_Exercise objective_.
Write out the text read from each page in the data below, keeping every line unchanged and in its original order. Leave the pictures out of your answer.

━━━━━ Record extracts ━━━━━

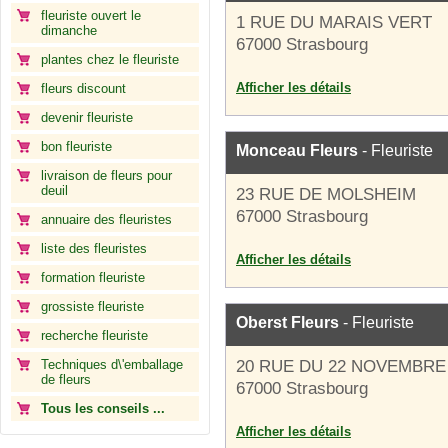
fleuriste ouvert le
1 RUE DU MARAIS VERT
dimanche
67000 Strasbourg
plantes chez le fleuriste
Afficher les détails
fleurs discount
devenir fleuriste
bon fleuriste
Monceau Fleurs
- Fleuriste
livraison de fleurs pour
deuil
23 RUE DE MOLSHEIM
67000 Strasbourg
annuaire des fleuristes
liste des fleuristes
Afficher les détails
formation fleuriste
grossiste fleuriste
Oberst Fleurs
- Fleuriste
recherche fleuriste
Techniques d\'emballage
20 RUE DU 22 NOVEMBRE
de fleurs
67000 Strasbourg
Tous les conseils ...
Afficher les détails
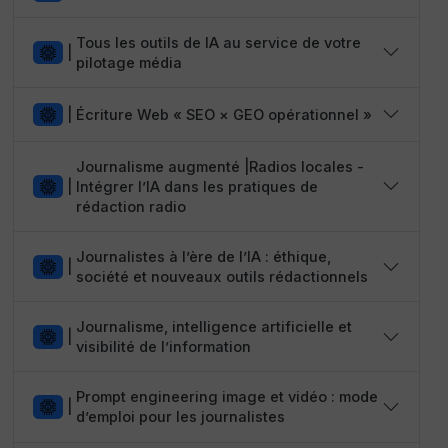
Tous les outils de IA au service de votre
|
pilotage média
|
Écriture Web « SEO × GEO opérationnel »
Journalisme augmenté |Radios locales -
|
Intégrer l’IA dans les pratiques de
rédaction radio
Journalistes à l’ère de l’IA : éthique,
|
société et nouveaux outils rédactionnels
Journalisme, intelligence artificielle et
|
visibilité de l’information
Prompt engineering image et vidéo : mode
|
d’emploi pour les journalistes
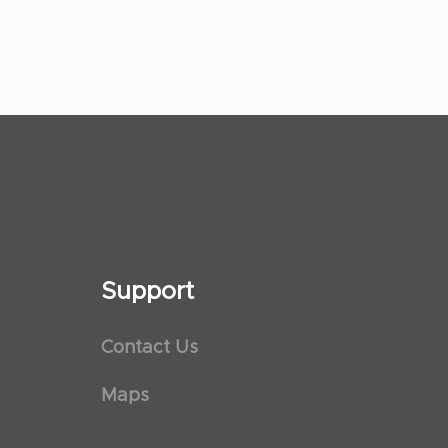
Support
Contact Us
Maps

━━━━━

_Exercise output_.
fleuriste ouvert le
1 RUE DU MARAIS VERT
dimanche
67000 Strasbourg
plantes chez le fleuriste
Afficher les détails
fleurs discount
devenir fleuriste
bon fleuriste
Monceau Fleurs
- Fleuriste
livraison de fleurs pour
deuil
23 RUE DE MOLSHEIM
67000 Strasbourg
annuaire des fleuristes
liste des fleuristes
Afficher les détails
formation fleuriste
grossiste fleuriste
Oberst Fleurs
- Fleuriste
recherche fleuriste
Techniques d\'emballage
20 RUE DU 22 NOVEMBRE
de fleurs
67000 Strasbourg
Tous les conseils ...
Afficher les détails
Tous les outils de IA au service de votre
|
pilotage média
|
Écriture Web « SEO × GEO opérationnel »
Journalisme augmenté |Radios locales -
|
Intégrer l’IA dans les pratiques de
rédaction radio
Journalistes à l’ère de l’IA : éthique,
|
société et nouveaux outils rédactionnels
Journalisme, intelligence artificielle et
|
visibilité de l’information
Prompt engineering image et vidéo : mode
|
d’emploi pour les journalistes
Support
Contact Us
Maps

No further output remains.